**What to produce**
Output the lines below, from the one containing "41: (220, 487)" through the end of the items, inclusive, as a JSON list of strings with one string per line and blank lines omitted.

**Dataset extract**
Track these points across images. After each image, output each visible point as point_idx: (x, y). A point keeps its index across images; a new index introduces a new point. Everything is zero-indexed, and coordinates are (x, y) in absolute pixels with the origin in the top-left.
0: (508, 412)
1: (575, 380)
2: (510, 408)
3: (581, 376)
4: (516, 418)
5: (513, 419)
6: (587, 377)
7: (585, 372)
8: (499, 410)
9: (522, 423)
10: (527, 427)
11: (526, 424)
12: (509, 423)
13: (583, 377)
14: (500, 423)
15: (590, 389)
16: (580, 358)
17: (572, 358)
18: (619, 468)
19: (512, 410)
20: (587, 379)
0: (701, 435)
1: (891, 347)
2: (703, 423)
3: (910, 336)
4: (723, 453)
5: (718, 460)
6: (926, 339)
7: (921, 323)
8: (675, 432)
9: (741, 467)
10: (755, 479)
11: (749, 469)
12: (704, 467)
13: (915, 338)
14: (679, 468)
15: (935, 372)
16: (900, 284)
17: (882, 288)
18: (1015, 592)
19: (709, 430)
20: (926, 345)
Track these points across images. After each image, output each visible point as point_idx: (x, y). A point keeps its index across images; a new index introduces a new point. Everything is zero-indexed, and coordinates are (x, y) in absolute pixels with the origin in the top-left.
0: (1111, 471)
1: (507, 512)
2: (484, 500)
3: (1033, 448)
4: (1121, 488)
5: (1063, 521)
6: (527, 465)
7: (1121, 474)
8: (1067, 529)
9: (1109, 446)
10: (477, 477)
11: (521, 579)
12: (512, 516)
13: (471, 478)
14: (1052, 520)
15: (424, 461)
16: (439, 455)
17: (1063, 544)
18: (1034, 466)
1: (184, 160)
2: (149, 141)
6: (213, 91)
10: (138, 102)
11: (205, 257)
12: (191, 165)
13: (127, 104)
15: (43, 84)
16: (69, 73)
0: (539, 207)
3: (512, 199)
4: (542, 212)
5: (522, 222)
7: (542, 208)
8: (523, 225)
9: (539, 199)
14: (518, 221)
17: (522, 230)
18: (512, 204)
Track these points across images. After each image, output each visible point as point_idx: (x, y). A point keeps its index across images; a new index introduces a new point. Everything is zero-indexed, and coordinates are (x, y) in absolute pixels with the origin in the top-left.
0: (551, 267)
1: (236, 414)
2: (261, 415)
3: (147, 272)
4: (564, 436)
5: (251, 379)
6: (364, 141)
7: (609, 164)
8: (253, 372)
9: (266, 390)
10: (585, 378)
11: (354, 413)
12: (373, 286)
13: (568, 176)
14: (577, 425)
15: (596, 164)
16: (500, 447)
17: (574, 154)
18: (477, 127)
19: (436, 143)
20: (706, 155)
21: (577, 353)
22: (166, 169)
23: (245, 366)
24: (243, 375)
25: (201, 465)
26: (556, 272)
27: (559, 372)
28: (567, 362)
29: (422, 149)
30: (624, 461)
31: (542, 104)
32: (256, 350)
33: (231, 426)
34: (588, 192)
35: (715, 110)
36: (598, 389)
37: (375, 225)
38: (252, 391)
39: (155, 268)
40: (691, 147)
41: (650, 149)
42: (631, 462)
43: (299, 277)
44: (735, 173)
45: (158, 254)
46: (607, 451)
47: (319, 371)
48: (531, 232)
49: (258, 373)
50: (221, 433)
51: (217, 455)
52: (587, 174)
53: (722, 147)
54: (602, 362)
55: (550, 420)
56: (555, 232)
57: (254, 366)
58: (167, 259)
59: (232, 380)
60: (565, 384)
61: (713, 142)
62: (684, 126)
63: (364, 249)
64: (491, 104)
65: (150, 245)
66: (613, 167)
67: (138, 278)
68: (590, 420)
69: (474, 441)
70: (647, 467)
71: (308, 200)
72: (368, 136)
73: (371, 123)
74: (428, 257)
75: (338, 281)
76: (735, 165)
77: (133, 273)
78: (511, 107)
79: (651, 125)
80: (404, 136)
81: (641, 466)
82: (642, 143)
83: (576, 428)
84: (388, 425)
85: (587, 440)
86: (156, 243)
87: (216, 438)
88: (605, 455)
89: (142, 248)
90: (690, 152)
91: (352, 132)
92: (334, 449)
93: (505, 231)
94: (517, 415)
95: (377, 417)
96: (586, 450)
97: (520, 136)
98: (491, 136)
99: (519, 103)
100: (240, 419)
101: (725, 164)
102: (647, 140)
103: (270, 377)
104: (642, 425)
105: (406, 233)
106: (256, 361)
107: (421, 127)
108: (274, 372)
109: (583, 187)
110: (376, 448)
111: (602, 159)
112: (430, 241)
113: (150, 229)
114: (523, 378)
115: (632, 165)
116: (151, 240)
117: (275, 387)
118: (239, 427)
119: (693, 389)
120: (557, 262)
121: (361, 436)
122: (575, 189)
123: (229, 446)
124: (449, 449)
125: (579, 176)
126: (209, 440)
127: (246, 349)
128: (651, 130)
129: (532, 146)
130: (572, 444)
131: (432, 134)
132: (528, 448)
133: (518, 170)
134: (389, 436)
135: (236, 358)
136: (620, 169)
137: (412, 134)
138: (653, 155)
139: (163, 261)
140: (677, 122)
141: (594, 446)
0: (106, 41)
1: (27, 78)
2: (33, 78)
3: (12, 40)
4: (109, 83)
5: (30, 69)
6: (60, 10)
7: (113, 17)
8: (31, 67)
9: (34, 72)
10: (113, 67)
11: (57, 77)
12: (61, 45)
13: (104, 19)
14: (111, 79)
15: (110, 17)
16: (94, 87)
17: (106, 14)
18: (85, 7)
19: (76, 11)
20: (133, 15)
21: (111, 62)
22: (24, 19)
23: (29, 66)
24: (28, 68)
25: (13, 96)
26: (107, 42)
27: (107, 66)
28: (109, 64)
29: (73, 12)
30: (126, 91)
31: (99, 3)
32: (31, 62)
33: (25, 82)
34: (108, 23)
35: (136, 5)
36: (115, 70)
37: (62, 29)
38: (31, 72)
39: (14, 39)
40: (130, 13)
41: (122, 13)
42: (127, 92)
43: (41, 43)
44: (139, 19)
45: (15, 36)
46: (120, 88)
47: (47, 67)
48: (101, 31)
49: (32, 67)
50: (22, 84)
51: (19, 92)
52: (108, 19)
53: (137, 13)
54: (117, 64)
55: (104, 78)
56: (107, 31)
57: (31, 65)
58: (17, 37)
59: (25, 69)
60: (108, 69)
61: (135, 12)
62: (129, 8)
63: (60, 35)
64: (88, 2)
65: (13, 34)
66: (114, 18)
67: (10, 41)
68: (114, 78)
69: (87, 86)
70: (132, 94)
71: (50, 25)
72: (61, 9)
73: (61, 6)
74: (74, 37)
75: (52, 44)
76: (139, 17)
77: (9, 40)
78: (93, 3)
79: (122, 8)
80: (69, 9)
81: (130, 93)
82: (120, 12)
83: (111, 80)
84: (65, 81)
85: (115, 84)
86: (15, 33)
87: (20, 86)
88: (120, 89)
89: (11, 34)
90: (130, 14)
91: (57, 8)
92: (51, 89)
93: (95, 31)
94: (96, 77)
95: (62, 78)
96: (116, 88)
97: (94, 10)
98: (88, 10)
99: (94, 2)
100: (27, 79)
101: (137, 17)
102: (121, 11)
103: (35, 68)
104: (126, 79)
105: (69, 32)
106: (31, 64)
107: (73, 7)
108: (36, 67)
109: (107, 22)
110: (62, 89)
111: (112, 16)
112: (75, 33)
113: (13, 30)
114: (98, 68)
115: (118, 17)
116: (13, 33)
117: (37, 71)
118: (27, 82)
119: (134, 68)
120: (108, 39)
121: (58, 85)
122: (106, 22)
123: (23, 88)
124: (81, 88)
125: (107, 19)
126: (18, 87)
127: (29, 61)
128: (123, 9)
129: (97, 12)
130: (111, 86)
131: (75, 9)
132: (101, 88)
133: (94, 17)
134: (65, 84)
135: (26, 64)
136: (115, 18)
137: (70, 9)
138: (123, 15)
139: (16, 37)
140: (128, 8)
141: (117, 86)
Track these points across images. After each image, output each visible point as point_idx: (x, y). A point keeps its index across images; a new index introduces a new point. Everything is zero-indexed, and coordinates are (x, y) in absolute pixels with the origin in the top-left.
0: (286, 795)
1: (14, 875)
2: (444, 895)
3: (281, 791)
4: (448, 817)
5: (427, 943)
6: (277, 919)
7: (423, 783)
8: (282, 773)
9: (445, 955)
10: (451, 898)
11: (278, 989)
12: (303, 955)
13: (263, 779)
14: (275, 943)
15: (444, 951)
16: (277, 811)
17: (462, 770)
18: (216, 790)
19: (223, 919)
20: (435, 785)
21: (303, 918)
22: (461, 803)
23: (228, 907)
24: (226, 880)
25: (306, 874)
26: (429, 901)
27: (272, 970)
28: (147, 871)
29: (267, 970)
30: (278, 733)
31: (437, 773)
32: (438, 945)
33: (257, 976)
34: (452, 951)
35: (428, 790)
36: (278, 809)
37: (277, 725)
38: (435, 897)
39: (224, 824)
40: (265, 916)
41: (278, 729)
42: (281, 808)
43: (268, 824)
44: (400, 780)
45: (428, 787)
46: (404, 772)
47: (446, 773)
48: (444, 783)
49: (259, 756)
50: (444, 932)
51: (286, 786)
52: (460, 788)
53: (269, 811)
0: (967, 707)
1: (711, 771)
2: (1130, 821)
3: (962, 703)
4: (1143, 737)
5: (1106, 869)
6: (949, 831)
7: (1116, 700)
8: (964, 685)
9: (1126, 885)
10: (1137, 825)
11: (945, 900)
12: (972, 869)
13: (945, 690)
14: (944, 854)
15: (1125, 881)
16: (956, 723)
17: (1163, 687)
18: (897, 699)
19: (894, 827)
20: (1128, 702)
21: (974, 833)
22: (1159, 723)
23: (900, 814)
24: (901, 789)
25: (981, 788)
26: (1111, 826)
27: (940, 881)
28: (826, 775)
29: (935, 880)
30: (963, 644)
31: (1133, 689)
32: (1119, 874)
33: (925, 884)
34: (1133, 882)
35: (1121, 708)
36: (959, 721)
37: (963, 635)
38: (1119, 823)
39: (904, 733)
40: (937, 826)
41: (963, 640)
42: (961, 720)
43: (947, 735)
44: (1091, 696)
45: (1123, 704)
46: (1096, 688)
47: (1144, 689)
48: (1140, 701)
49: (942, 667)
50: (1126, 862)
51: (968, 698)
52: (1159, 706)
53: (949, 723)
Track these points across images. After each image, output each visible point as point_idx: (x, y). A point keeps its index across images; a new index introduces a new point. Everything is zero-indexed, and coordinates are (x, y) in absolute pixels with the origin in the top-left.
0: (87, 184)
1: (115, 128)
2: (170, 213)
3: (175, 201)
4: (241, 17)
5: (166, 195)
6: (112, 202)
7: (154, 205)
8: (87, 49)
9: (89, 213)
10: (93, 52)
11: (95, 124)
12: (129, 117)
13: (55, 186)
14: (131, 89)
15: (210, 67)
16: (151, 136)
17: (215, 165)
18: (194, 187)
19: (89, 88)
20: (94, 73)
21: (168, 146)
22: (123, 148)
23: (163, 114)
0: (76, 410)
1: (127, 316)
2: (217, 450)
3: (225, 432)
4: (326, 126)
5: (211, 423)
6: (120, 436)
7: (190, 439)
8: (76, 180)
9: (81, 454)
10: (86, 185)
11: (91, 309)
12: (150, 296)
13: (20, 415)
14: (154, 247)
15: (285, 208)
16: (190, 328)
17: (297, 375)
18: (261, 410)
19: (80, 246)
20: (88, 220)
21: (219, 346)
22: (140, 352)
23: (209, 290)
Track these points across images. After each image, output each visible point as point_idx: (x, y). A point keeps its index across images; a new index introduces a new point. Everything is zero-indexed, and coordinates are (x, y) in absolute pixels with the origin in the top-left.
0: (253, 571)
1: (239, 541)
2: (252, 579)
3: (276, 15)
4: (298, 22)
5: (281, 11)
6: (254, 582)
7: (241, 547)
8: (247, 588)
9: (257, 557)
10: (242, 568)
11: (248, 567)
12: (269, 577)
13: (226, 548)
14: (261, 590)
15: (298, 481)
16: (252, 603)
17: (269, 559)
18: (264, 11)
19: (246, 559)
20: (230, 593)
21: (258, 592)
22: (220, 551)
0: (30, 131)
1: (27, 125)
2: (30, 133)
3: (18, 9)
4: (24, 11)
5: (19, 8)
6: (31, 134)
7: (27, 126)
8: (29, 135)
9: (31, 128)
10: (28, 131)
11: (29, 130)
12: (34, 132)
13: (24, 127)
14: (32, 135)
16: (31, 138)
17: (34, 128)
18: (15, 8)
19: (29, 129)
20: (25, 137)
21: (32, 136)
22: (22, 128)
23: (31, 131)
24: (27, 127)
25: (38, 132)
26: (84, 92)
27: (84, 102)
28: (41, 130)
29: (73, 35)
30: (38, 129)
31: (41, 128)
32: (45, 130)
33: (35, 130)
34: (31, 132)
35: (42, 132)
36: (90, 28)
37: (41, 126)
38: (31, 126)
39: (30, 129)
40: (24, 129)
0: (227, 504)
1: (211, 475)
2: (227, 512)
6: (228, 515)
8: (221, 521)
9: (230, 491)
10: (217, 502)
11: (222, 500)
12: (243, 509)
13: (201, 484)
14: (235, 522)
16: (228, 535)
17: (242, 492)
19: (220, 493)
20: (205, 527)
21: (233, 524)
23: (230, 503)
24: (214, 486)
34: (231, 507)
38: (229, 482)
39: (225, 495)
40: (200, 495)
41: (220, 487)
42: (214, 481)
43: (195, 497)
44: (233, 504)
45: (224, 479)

**Solution below**
[
  "41: (220, 487)",
  "42: (214, 481)",
  "43: (195, 497)",
  "44: (233, 504)",
  "45: (224, 479)"
]